Computing l-isogenies using the p-torsion

Abstract

Computing l-isogenies between elliptic curves defined over a finite field Fq of small characteristic is of some importance for the computation of the cardinalities of elliptic curves using Schoof-Atkin-Elkies method. In a previous publication [3] we showed that this could be achieved in O(l3+e) multiplications in \(\mathbb{F}_q \)using formal groups. This method has been implemented by Lercier and Morain who obtained spectacular results in this direction [7, 8]. Nevertheless, the use of formal groups seems to be a serious deterent both for man and machine to perform such a work.

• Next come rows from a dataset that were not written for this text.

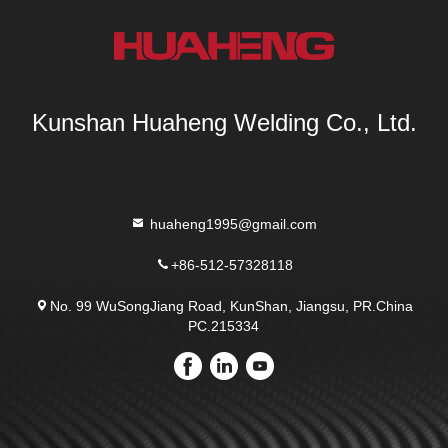
Kunshan Huaheng Welding Co., Ltd.
huaheng1995@gmail.com
+86-512-57328118
No. 99 WuSongJiang Road, KunShan, Jiangsu, PR.China
PC.215334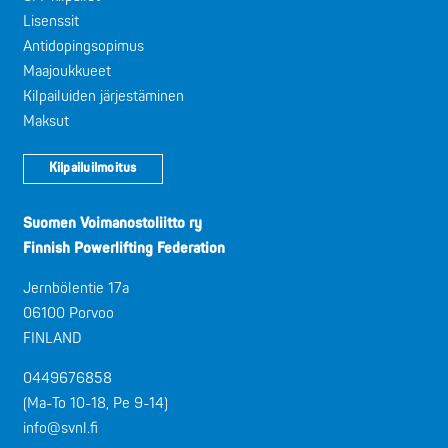
Lisenssit
Antidopingsopimus
Maajoukkueet
Kilpailuiden järjestäminen
Maksut
Kilpailuilmoitus
Suomen Voimanostoliitto ry
Finnish Powerlifting Federation
Jernbölentie 17a
06100 Porvoo
FINLAND
0449676858
(Ma-To 10-18, Pe 9-14)
info@svnl.fi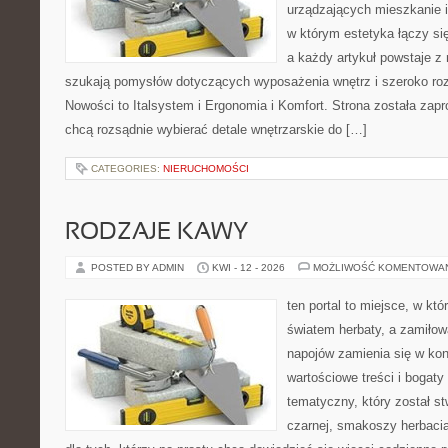
urządzających mieszkanie i
w którym estetyka łączy si
a każdy artykuł powstaje z 
szukają pomysłów dotyczących wyposażenia wnętrz i szeroko ro
Nowości to Italsystem i Ergonomia i Komfort. Strona została zapr
chcą rozsądnie wybierać detale wnętrzarskie do […]
CATEGORIES:
NIERUCHOMOŚCI
RODZAJE KAWY
POSTED BY ADMIN
KWI - 12 - 2026
MOŻLIWOŚĆ KOMENTOWA
ten portal to miejsce, w któ
światem herbaty, a zamiło
napojów zamienia się w konk
wartościowe treści i bogaty
tematyczny, który został s
czarnej, smakoszy herbaci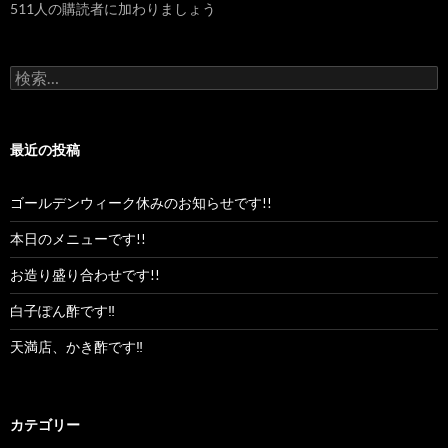
511人の購読者に加わりましょう
レ
ス
検
索:
最近の投稿
ゴールデンウィーク休みのお知らせです!!
本日のメニューです!!
お造り盛り合わせです!!
白子ぽん酢です‼︎
天満店、かき酢です‼︎
カテゴリー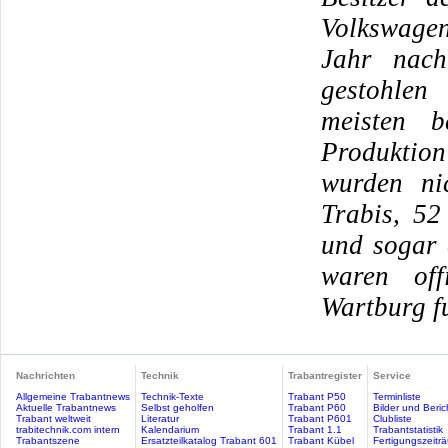
Volkswagen
Jahr nach
gestohlen
meisten b
Produktion
wurden ni
Trabis, 52
und sogar
waren off
Wartburg f
Nachrichten
Technik
Trabantregister
Service
Allgemeine Trabantnews
Technik-Texte
Trabant P50
Terminliste
Aktuelle Trabantnews
Selbst geholfen
Trabant P60
Bilder und Beric
Trabant weltweit
Literatur
Trabant P601
Clubliste
trabitechnik.com intern
Kalendarium
Trabant 1.1
Trabantstatistik
Trabantszene
Ersatzteilkatalog Trabant 601
Trabant Kübel
Fertigungszeitr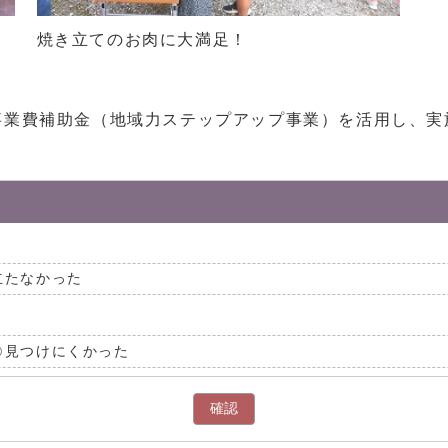
焼き立てのお肉に大満足！
事業費補助金（地域力ステップアップ事業）を活用し、実
立たなかった
見つけにくかった
確認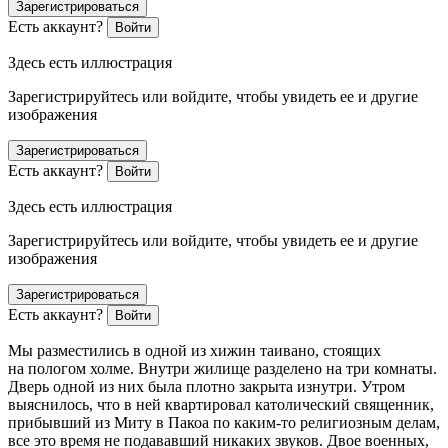
Зарегистрироваться
Есть аккаунт?
Войти
Здесь есть иллюстрация
Зарегистрируйтесь или войдите, чтобы увидеть ее и другие
изображения
Зарегистрироваться
Есть аккаунт?
Войти
Здесь есть иллюстрация
Зарегистрируйтесь или войдите, чтобы увидеть ее и другие
изображения
Зарегистрироваться
Есть аккаунт?
Войти
Мы разместились в одной из хижин таивано, стоящих
на пологом холме. Внутри жилище разделено на три комнаты.
Дверь одной из них была плотно закрыта изнутри. Утром
выяснилось, что в ней квартировал католический священник,
прибывший из Миту в Пакоа по каким-то религиозным делам,
все это время не подававший никаких звуков. Двое военных,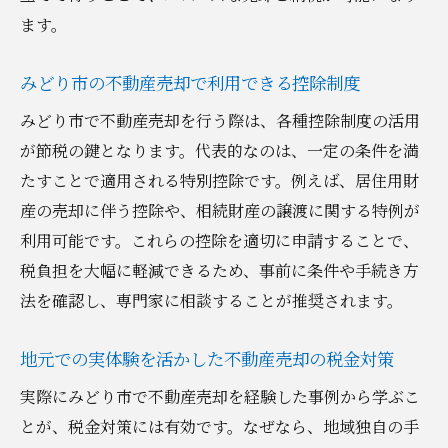
ます。
みどり市の不動産売却で利用できる控除制度
みどり市で不動産売却を行う際は、各種控除制度の活用
が節税の鍵となります。代表的なのは、一定の条件を満
たすことで適用される特別控除です。例えば、居住用財
産の売却に伴う控除や、相続財産の譲渡に関する特例が
利用可能です。これらの控除を適切に申請することで、
税負担を大幅に軽減できるため、事前に条件や手続き方
法を確認し、専門家に相談することが推奨されます。
地元での実体験を活かした不動産売却の税金対策
実際にみどり市で不動産売却を経験した事例から学ぶこ
とが、税金対策には有効です。なぜなら、地域独自の手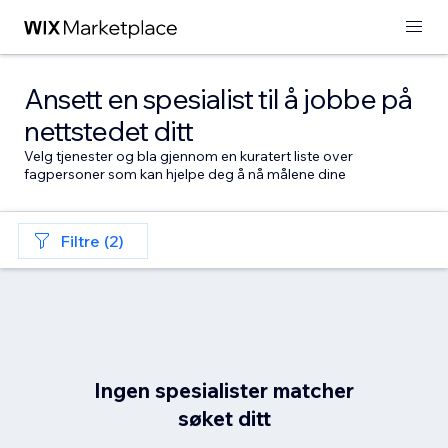
Ansett en spesialist til å jobbe på
nettstedet ditt
Velg tjenester og bla gjennom en kuratert liste over
fagpersoner som kan hjelpe deg å nå målene dine
Filtre (2)
Ingen spesialister matcher
søket ditt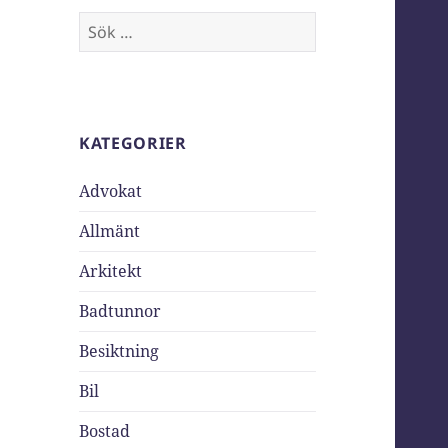
Sök
efter:
KATEGORIER
Advokat
Allmänt
Arkitekt
Badtunnor
Besiktning
Bil
Bostad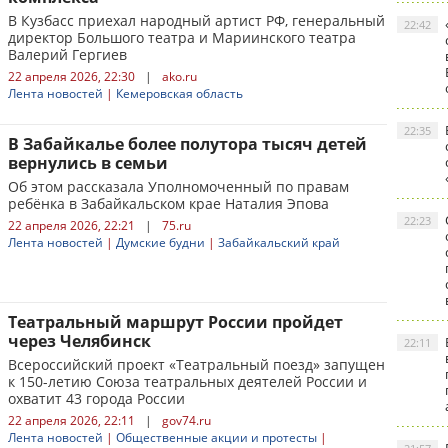
В Кузбасс приехал народный артист РФ, генеральный
22:42
директор Большого театра и Мариинского театра
Валерий Гергиев
22 апреля 2026, 22:30
|
ako.ru
Лента новостей
|
Кемеровская область
22:35
В Забайкалье более полутора тысяч детей
вернулись в семьи
Об этом рассказала Уполномоченный по правам
ребёнка в Забайкальском крае Наталия Эпова
22:23
22 апреля 2026, 22:21
|
75.ru
Лента новостей
|
Думские будни
|
Забайкальский край
Театральный маршрут России пройдет
через Челябинск
22:11
Всероссийский проект «Театральный поезд» запущен
к 150-летию Союза театральных деятелей России и
охватит 43 города России
22 апреля 2026, 22:11
|
gov74.ru
Лента новостей
|
Общественные акции и протесты
|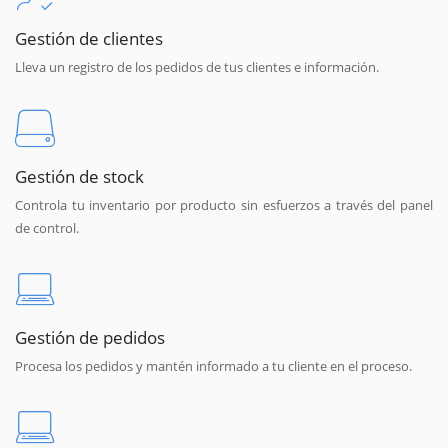
Gestión de clientes
Lleva un registro de los pedidos de tus clientes e información.
Gestión de stock
Controla tu inventario por producto sin esfuerzos a través del panel
de control.
Gestión de pedidos
Procesa los pedidos y mantén informado a tu cliente en el proceso.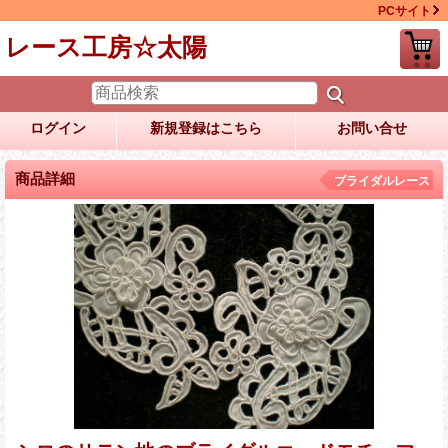
PCサイト
レース工房☆太陽
ログイン
新規登録はこちら
お問い合せ
商品詳細
ブライダルレース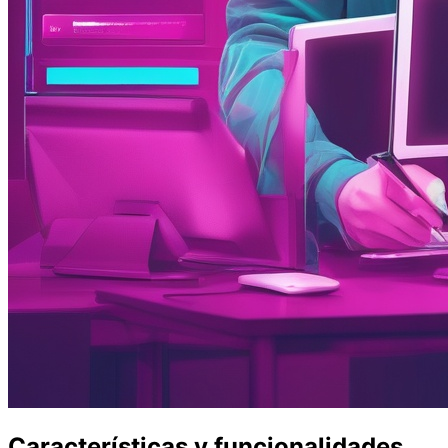
Características y funcionalidades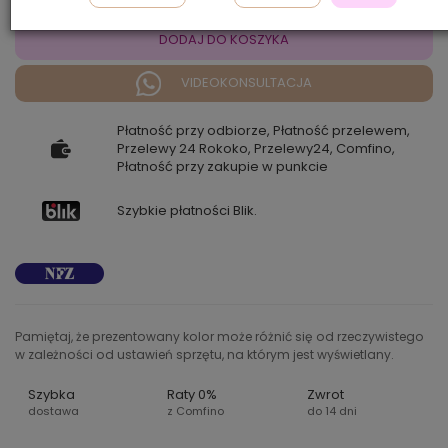
DODAJ DO KOSZYKA
VIDEOKONSULTACJA
Płatność przy odbiorze, Płatność przelewem,
Przelewy 24 Rokoko, Przelewy24, Comfino,
Płatność przy zakupie w punkcie
Szybkie płatności Blik.
Pamiętaj, że prezentowany kolor może różnić się od rzeczywistego
w zależności od ustawień sprzętu, na którym jest wyświetlany.
Szybka
Raty 0%
Zwrot
dostawa
z Comfino
do 14 dni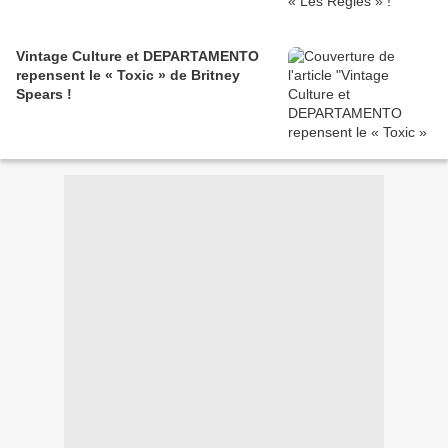
Vintage Culture et DEPARTAMENTO
repensent le « Toxic » de Britney
Spears !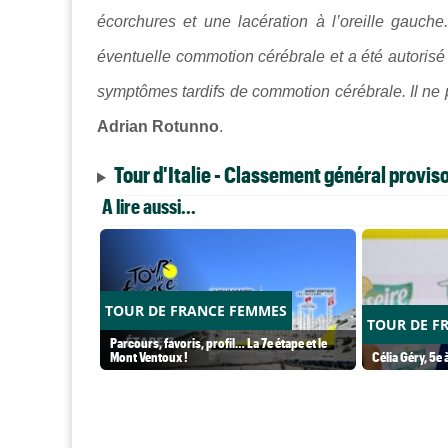
écorchures et une lacération à l’oreille gauch
éventuelle commotion cérébrale et a été autorisé 
symptômes tardifs de commotion cérébrale. Il ne 
Adrian Rotunno
.
Tour d'Italie - Classement général proviso
A lire aussi...
TOUR DE FRANCE FEMMES
TOUR DE F
Parcours, favoris, profil… La 7e étape et le
Mont Ventoux !
Célia Géry, 5e à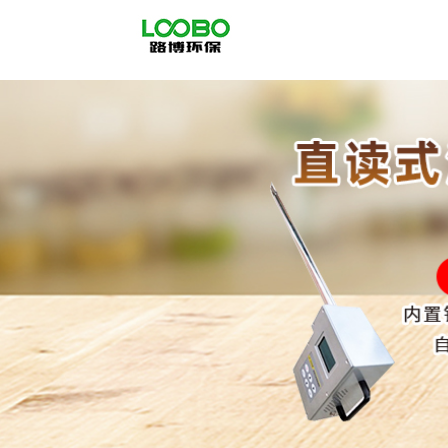
公
司
首
页
公
司
介
绍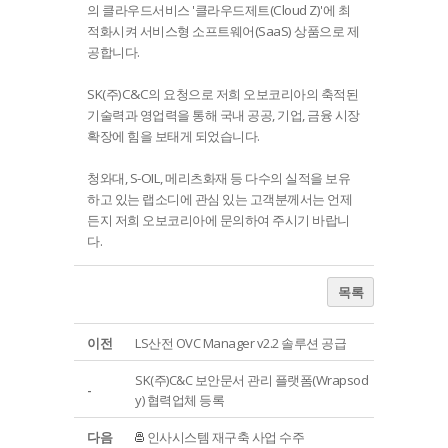
의 클라우드서비스 '클라우드제트(Cloud Z)'에 최
적화시켜 서비스형 소프트웨어(SaaS) 상품으로 제
공합니다.
SK(주)C&C의 요청으로 저희 오보코리아의 축적된
기술력과 영업력을 통해 국내 공공, 기업, 금융 시장
확장에 힘을 보태게 되었습니다.
청와대, S-OIL, 메리츠화재 등 다수의 실적을 보유
하고 있는 랩소디에 관심 있는 고객분께서는 언제
든지 저희 오보코리아에 문의하여 주시기 바랍니
다.
목록
이전
LS산전 OVC Manager v2.2 솔루션 공급
SK(주)C&C 보안문서 관리 플랫폼(Wrapsod
-
y) 협력업체 등록
다음
인사시스템 재구축 사업 수주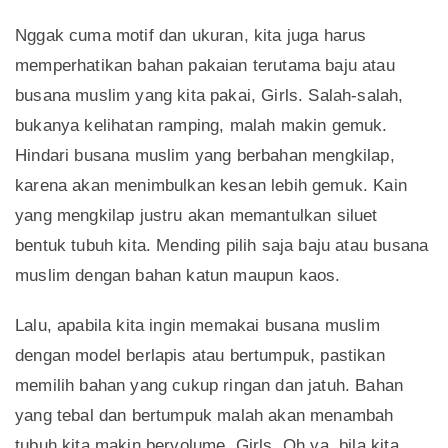
Nggak cuma motif dan ukuran, kita juga harus
memperhatikan bahan pakaian terutama baju atau
busana muslim yang kita pakai, Girls. Salah-salah,
bukanya kelihatan ramping, malah makin gemuk.
Hindari busana muslim yang berbahan mengkilap,
karena akan menimbulkan kesan lebih gemuk. Kain
yang mengkilap justru akan memantulkan siluet
bentuk tubuh kita. Mending pilih saja baju atau busana
muslim dengan bahan katun maupun kaos.
Lalu, apabila kita ingin memakai busana muslim
dengan model berlapis atau bertumpuk, pastikan
memilih bahan yang cukup ringan dan jatuh. Bahan
yang tebal dan bertumpuk malah akan menambah
tubuh kita makin bervolume, Girls. Oh ya, bila kita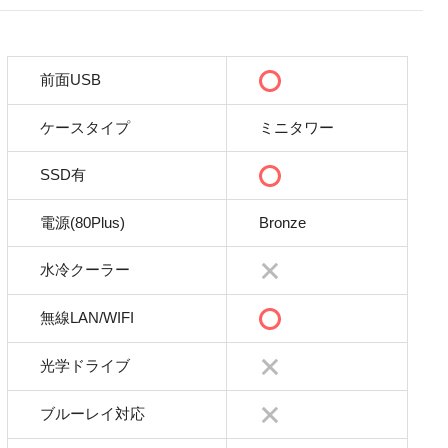
前面USB
ケースタイプ
ミニタワー
SSD有
電源(80Plus)
Bronze
水冷クーラー
無線LAN/WIFI
光学ドライブ
ブルーレイ対応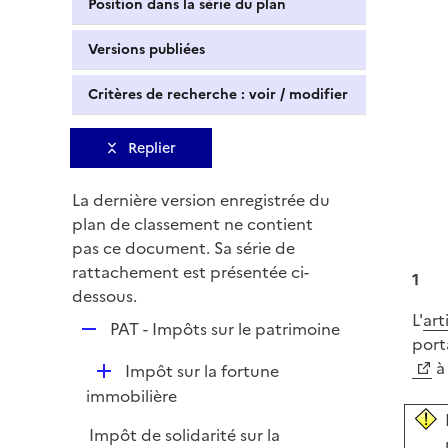
Position dans la série du plan
Versions publiées
Critères de recherche : voir / modifier
Replier
La dernière version enregistrée du
plan de classement ne contient
pas ce document. Sa série de
rattachement est présentée ci-
1
dessous.
L'
art
R
PAT - Impôts sur le patrimoine
porta
e
à 
D
Impôt sur la fortune
p
é
immobilière
l
p
i
Impôt de solidarité sur la
l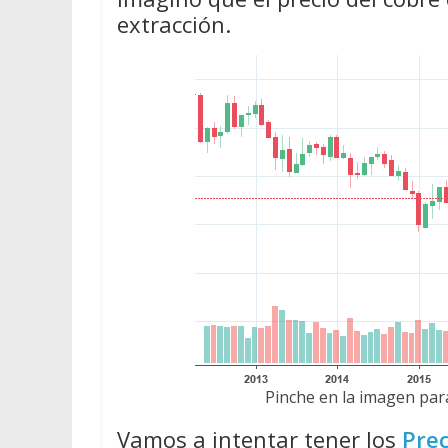
extracción.
Pinche en la imagen para
Vamos a intentar tener los
Prec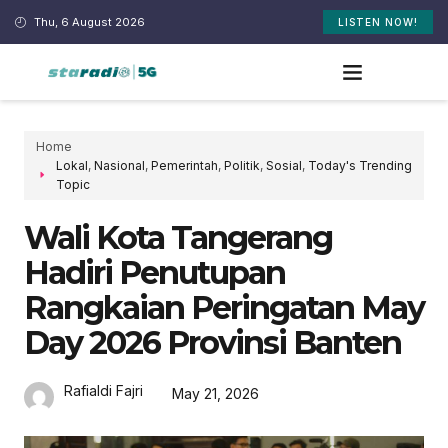
Thu, 6 August 2026
LISTEN NOW!
Home
Lokal
,
Nasional
,
Pemerintah
,
Politik
,
Sosial
,
Today's Trending
Topic
Wali Kota Tangerang
Hadiri Penutupan
Rangkaian Peringatan May
Day 2026 Provinsi Banten
Rafialdi Fajri
May 21, 2026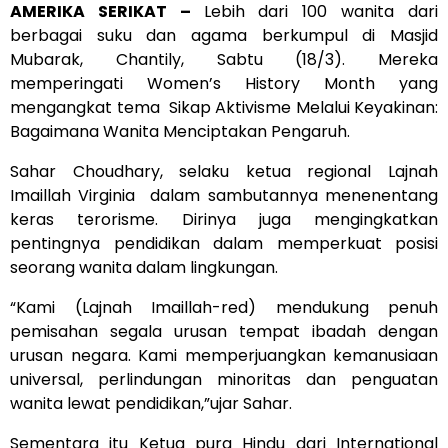
AMERIKA SERIKAT –
Lebih dari 100 wanita dari
berbagai suku dan agama berkumpul di Masjid
Mubarak, Chantily, Sabtu (18/3). Mereka
memperingati Women’s History Month yang
mengangkat tema Sikap Aktivisme Melalui Keyakinan:
Bagaimana Wanita Menciptakan Pengaruh.
Sahar Choudhary, selaku ketua regional Lajnah
Imaillah Virginia dalam sambutannya menenentang
keras terorisme. Dirinya juga mengingkatkan
pentingnya pendidikan dalam memperkuat posisi
seorang wanita dalam lingkungan.
“Kami (Lajnah Imaillah-red) mendukung penuh
pemisahan segala urusan tempat ibadah dengan
urusan negara. Kami memperjuangkan kemanusiaan
universal, perlindungan minoritas dan penguatan
wanita lewat pendidikan,”ujar Sahar.
Sementara itu Ketua pura Hindu dari International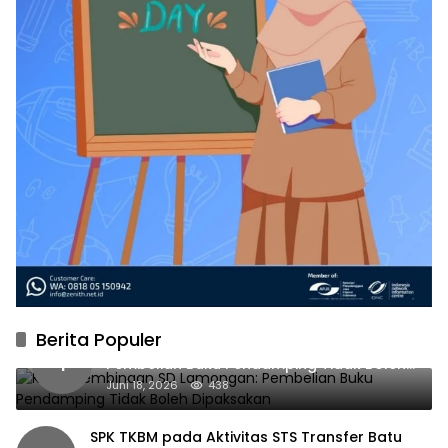
Berita Populer
Kabid Pembinaan SD Lamongan:
1
Pembelian Buku Pendamping Tidak Boleh
Dipaksakan
Juni 18, 2026
438
SPK TKBM pada Aktivitas STS Transfer Batu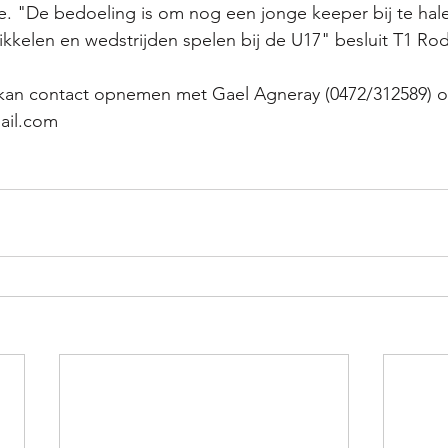
. "De bedoeling is om nog een jonge keeper bij te hal
ikkelen en wedstrijden spelen bij de U17" besluit T1 Ro
kan contact opnemen met Gael Agneray (0472/312589) of 
ail.com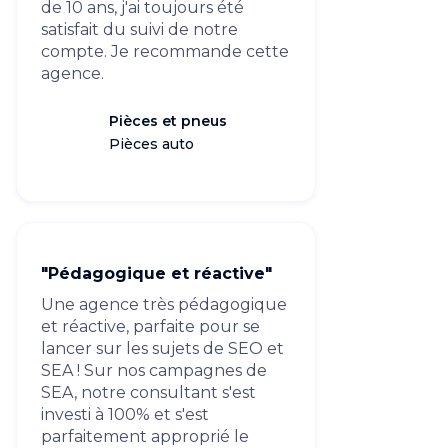
de 10 ans, j'ai toujours été
satisfait du suivi de notre
compte. Je recommande cette
agence.
Pièces et pneus
Pièces auto
"Pédagogique et réactive"
Une agence très pédagogique
et réactive, parfaite pour se
lancer sur les sujets de SEO et
SEA ! Sur nos campagnes de
SEA, notre consultant s'est
investi à 100% et s'est
parfaitement approprié le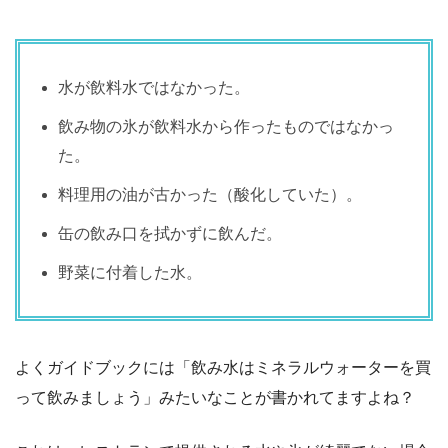
水が飲料水ではなかった。
飲み物の氷が飲料水から作ったものではなかっ
た。
料理用の油が古かった（酸化していた）。
缶の飲み口を拭かずに飲んだ。
野菜に付着した水。
よくガイドブックには「飲み水はミネラルウォーターを買
って飲みましょう」みたいなことが書かれてますよね？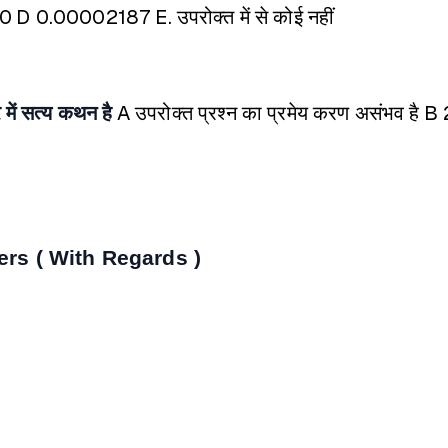
70
D 0.00002187
E. उपरोक्त में से कोई नहीं
में सत्य कथन है
A उपरोक्त प्रश्न का प्रमेय करण असंभव है
B 
ers ( With Regards )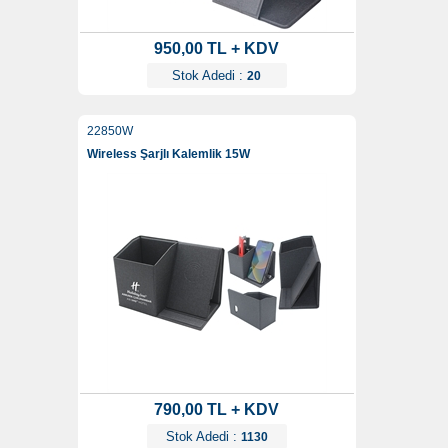
950,00 TL + KDV
Stok Adedi :
20
22850W
Wireless Şarjlı Kalemlik 15W
790,00 TL + KDV
Stok Adedi :
1130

More recently Lercier proposed an algorithm specific for characteristic 2 that has the same assymptotic complexity but is faster by some significative constant factor. In this paper we propose a general algorithm which does not use formal groups. Instead we take advantage of the elementary Galois properties of the p-torsion. This algorithm has the same complexity as the previous ones if we don't use fast multiplication techniques. But, contrary to the previous methods, it allows the use of fast multiplication for polynomials and then turns out to run in O(l2+e) multiplications in the field \(\mathbb{F}_q \). Our algorithm has also the advantage that it is made exclusively of very classical routines in polynomial and elliptic curve arithmetic. Also one may expect that the implementation of this method should require less work than the previous ones thus bringing new people to this kind of calculation.